Continuing in this vein, Ballou pens few wry words about Wheaton College, or rather its then-president, Dr. Charles Blanchard:

I remember a man named Blanchard, who was president of Wheaton College. He felt that it was wrong to work on Sunday. He thought the railroads should not run on Sunday because that made the engineers and the firemen and the conductors and brakemen work. And so he would never ride a train on Sunday. Once he had to come visit some friends of ours named Steck, who lived about fifteen miles from Wheaton. He went there on Saturday, on the railroad. But he stayed all night and had to be back at Wheaton on Sunday.

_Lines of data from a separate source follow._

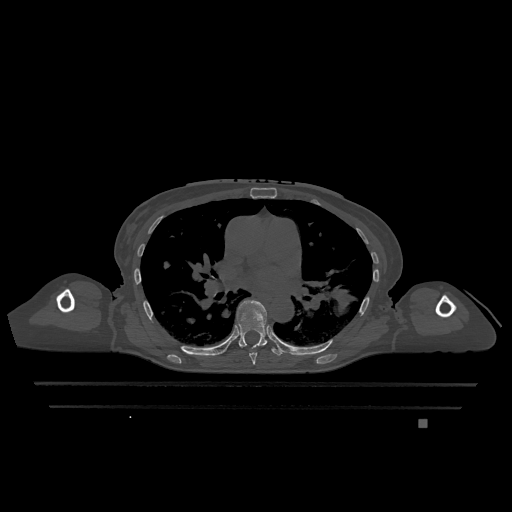
CT including the spine, one axial slice; slice 759 of 1317 in the series (ordered by position); bone window (W 1800 / L 400 HU); 512 × 512 image matrix, field of view 500 × 500 mm. Patient: female, 74 years. From the clinical record (not read from this slice): primary cancer: lung; vertebrae with lytic lesions (as recorded): T1, T4, T5, T6, L4, L5.
Outlined on this slice (semi-automatically segmented with operator editing):
- T6 vertebra: bounding box (x1, y1, x2, y2) in pixels: (241, 346, 257, 365)
- T7 vertebra: (237, 300, 282, 356)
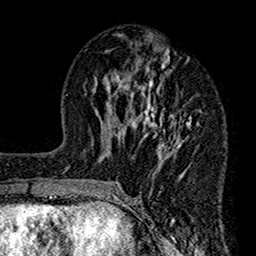
Breast MRI (dynamic contrast-enhanced), one axial slice; slice 65 of 160 in the series (ordered by position); cropped to one breast; dynamic contrast-enhanced series, time point 2 of 7 at this slice position (early post-contrast); 1.5 T; TE 2.7 ms, TR 4.9 ms; 1 mm slice thickness; 256 × 256 image matrix, field of view 155 × 155 mm. Female patient.
Structures marked on this image (semi-automatically segmented with operator editing):
- enhancing-tissue mask used for the functional tumour volume (all voxels passing the contrast-enhancement thresholds inside the analysis volume; usually the tumour): bounding box [x1, y1, x2, y2] px = [112, 34, 200, 187]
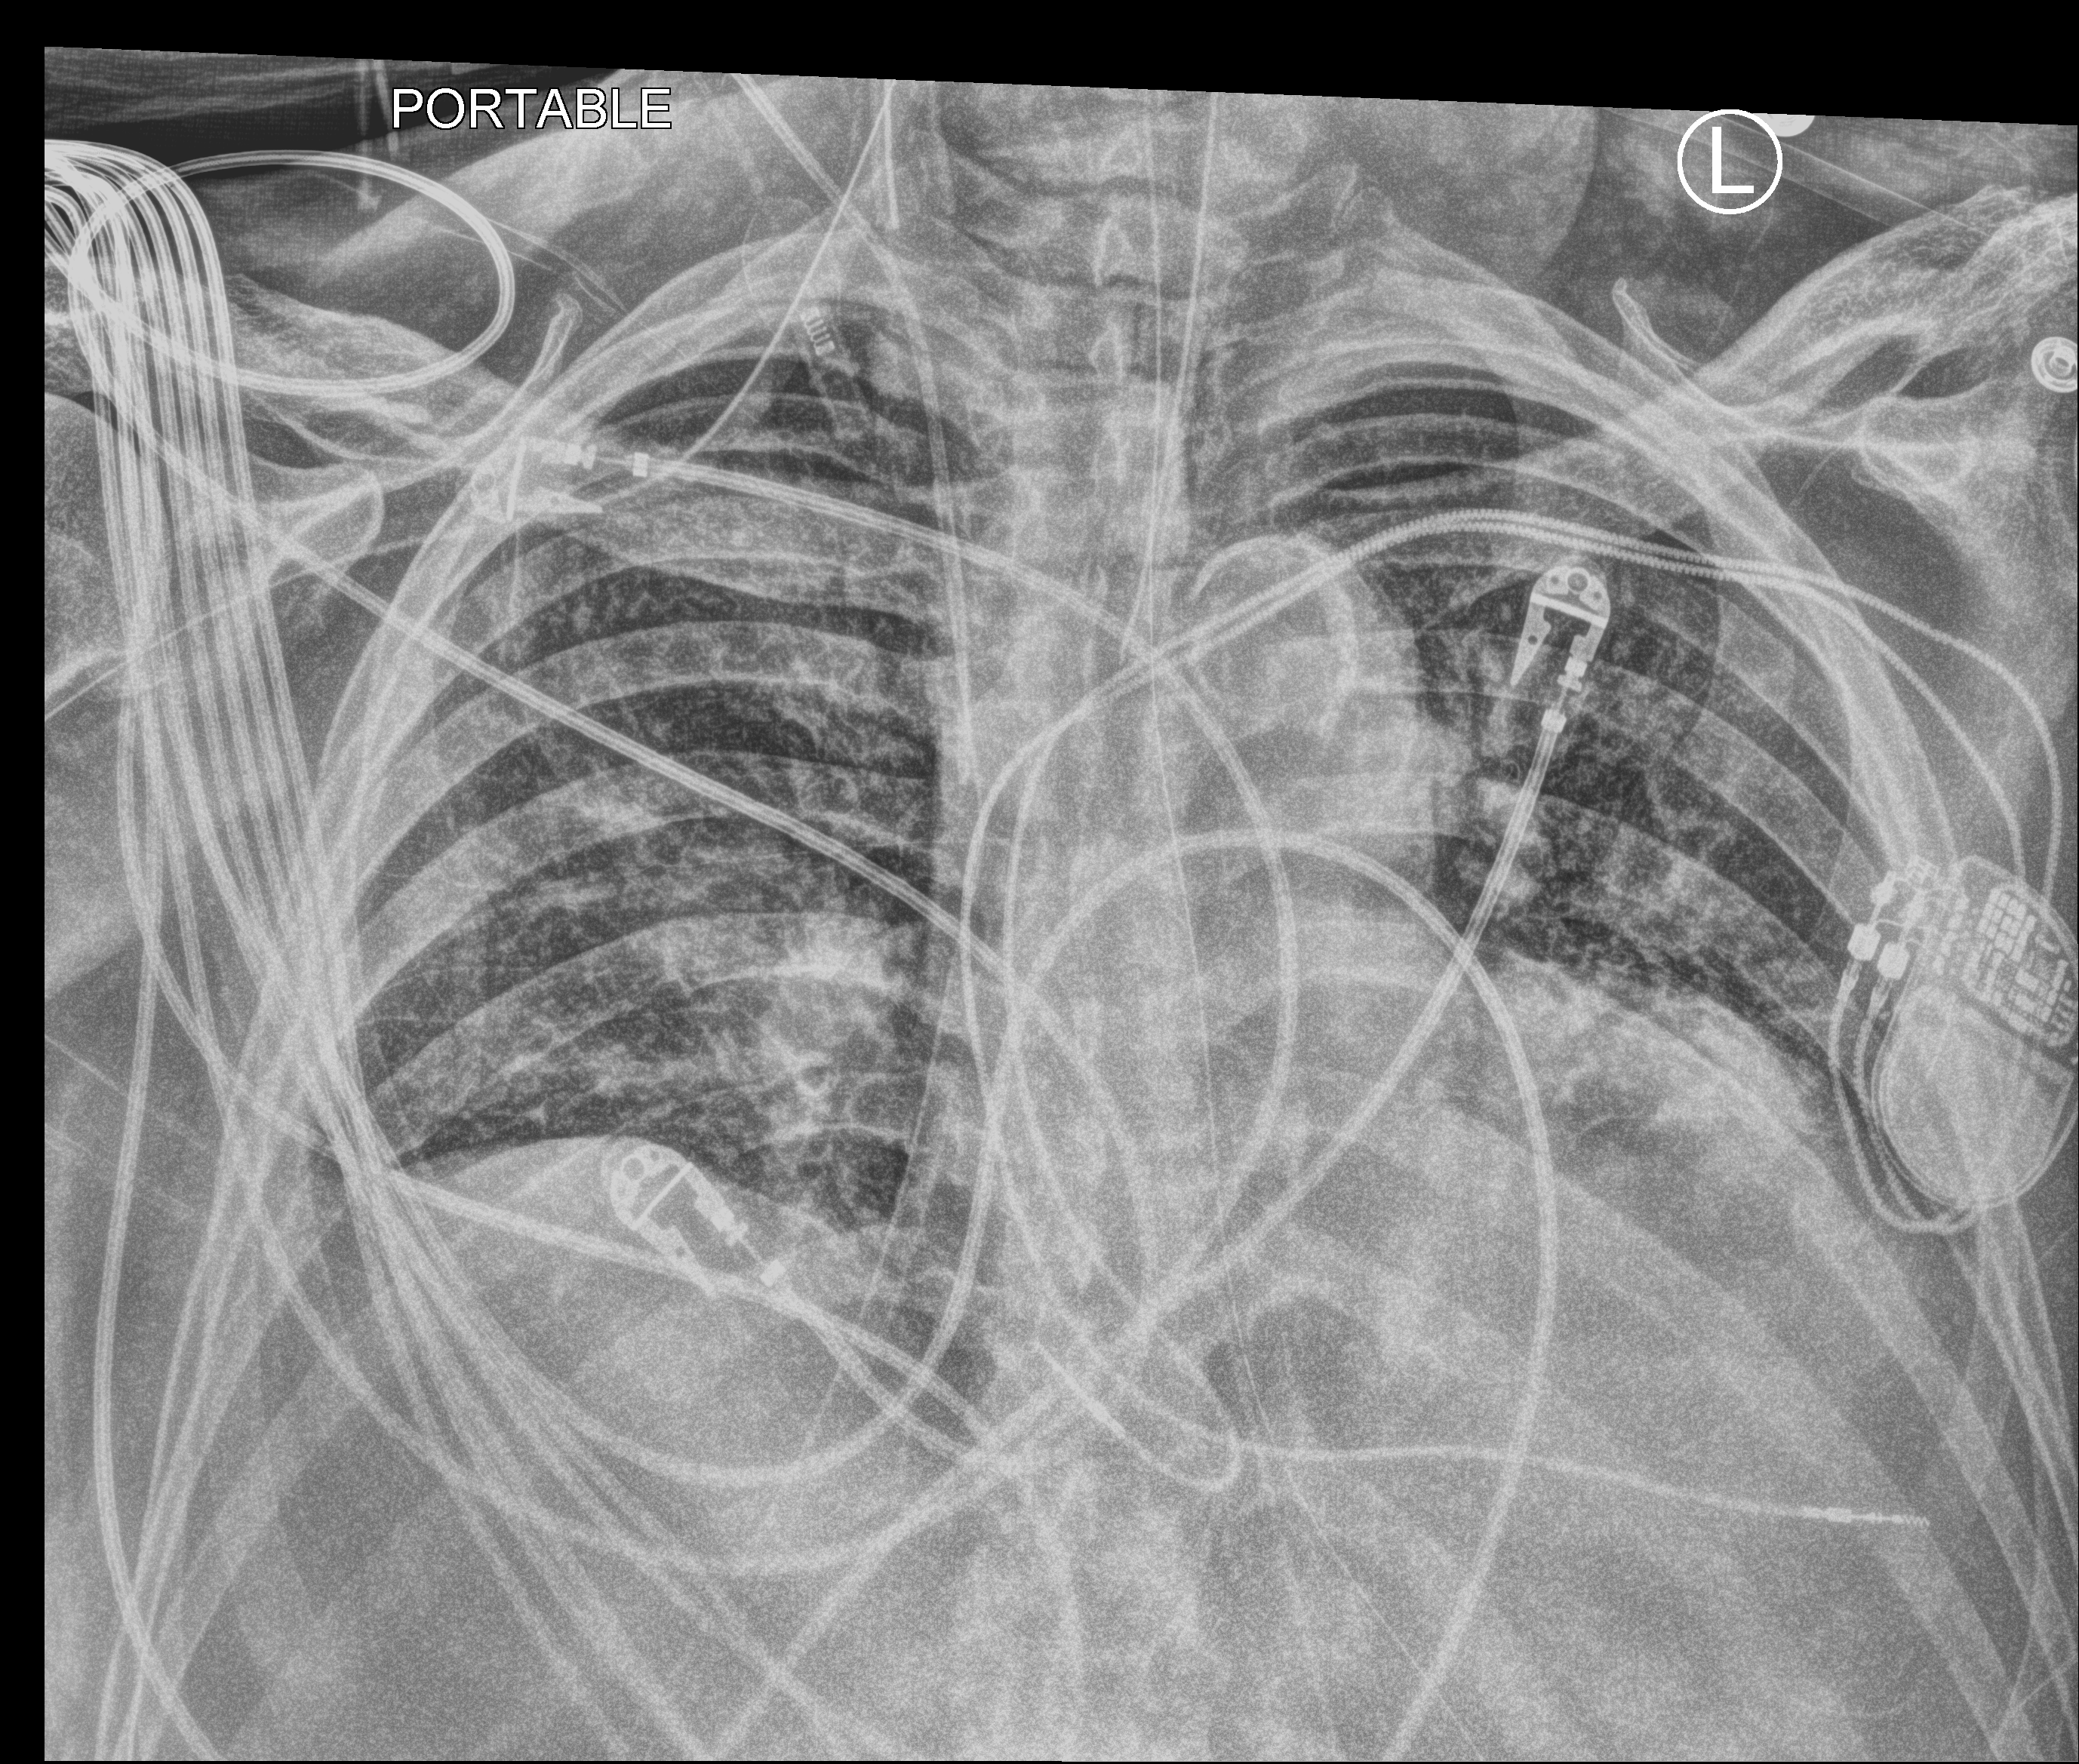
Chest X-ray (portable); anteroposterior (AP) projection. Male patient hospitalised with COVID-19, age 60–74 years.
Hospital-stay facts (about this admission, not read from this image; timing relative to this image not recorded):
- admitted to intensive care during this hospital stay: yes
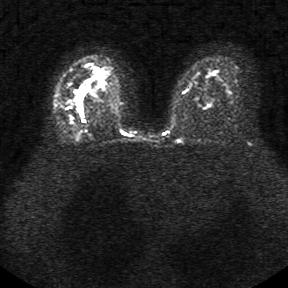
Breast MRI, one axial slice; position 20 of 34 along the scan axis; diffusion-weighted series; image 2 of 4 stored at this slice position (different b-values; order by instance number); 1.5 T; 5 mm slice thickness; 288 × 288 image matrix. Female patient.
Structures marked on this image (manually delineated by an expert):
- tumour on diffusion-weighted imaging: box from (x=75, y=80) to (x=91, y=117) px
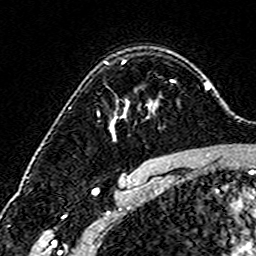
Breast MRI (dynamic contrast-enhanced), one axial slice. Slice 112 of 160 in the series (ordered by position). Cropped to one breast. Dynamic contrast-enhanced series, time point 2 of 6 at this slice position (early post-contrast). 3 T. TE 4.6 ms, TR 7.4 ms. 1 mm slice thickness. 256 × 256 image matrix. Female patient.
Annotated regions visible in this slice (semi-automatic segmentation, software-assisted and operator-edited):
- enhancing-tissue mask used for the functional tumour volume (all voxels passing the contrast-enhancement thresholds inside the analysis volume; usually the tumour): bounding box [x1, y1, x2, y2] px = [106, 60, 175, 137]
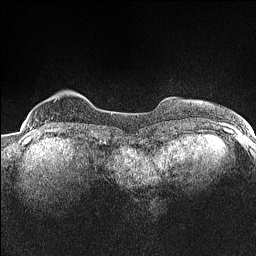
Breast MRI (dynamic contrast-enhanced), one axial slice; position 20 of 160 along the scan axis; dynamic contrast-enhanced series, time point 2 of 7 at this slice position (early post-contrast); 1.5 T; TE 1.4 ms, TR 5 ms; 0.9 mm slice thickness; 256 × 256 image matrix, field of view 300 × 300 mm. Female patient.
Outlined on this slice (semi-automatic segmentation, software-assisted and operator-edited):
- enhancing-tissue mask used for the functional tumour volume (all voxels passing the contrast-enhancement thresholds inside the analysis volume; usually the tumour): bounding box <32,119,37,131> (left, top, right, bottom; pixels)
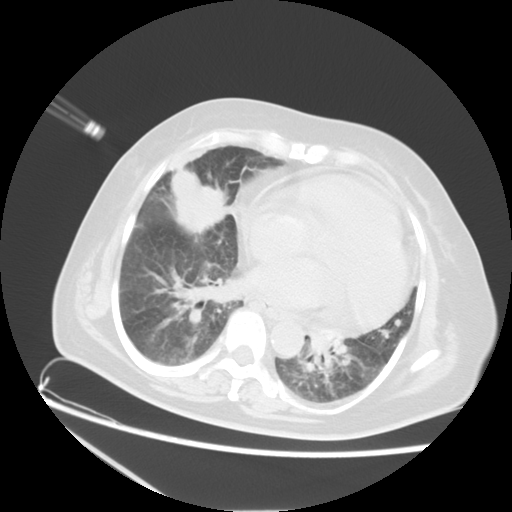
Chest CT, one axial slice; position 7 of 21 along the scan axis; reconstruction kernel STANDARD; 120 kVp; lung window (W 1500 / L -600 HU); 5 mm slice thickness; 512 × 512 image matrix, field of view 350 × 350 mm. Female patient, age 67 years. Case-level facts recorded for this patient, not image findings: clinical TNM (as recorded): T2a N3 M1a.
Structures marked on this image (bounding box drawn by a radiologist):
- lung tumour (recorded histology: adenocarcinoma): bounding box (x1, y1, x2, y2) in pixels: (169, 160, 227, 237)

But on Sunday he wouldn’t ride on the railroad because he thought that making the railroad men work was not keeping the Sabbath day holy. So he asked Auntie Steck to drive him back to Wheaton and she did. I remember that it seemed to me that making Auntie Steck hitch up the horse (which was work) and making the horse run fifteen miles to Wheaton and fifteen miles back (which was work for the horse), was making the Sabbath day even less holy that it would have been if he had ridden on the train, for the railroad men were working whether he rode the train or not.

At the end of the memoir, Ballou concludes:

Seek your God quickly, my dear son. Never cease in your search — you, and all of your generation and those who are to come after you. Let you find quickly the glory of God which will lighten the world before it is too late, lest the spirit of man perish and the human race, proved futile, shall be wiped from the face of the earth by the God of Moses and Elijah, the God of Gautama Buddha, the God of Zoroaster, the God of Vardhamana, the God of Lao-tze, the God of Jesus, the God of St. Francis, the God of your grandmother, the God of Richard Wagner and Beethoven…the God of gentle spring rains, of growing flowers and singing birds, the God of flood and drought and earthquake…the God of peace and of war, of harmony and of discord, the one true God who is within your soul. My love for you and my faith in you be with you always in your search.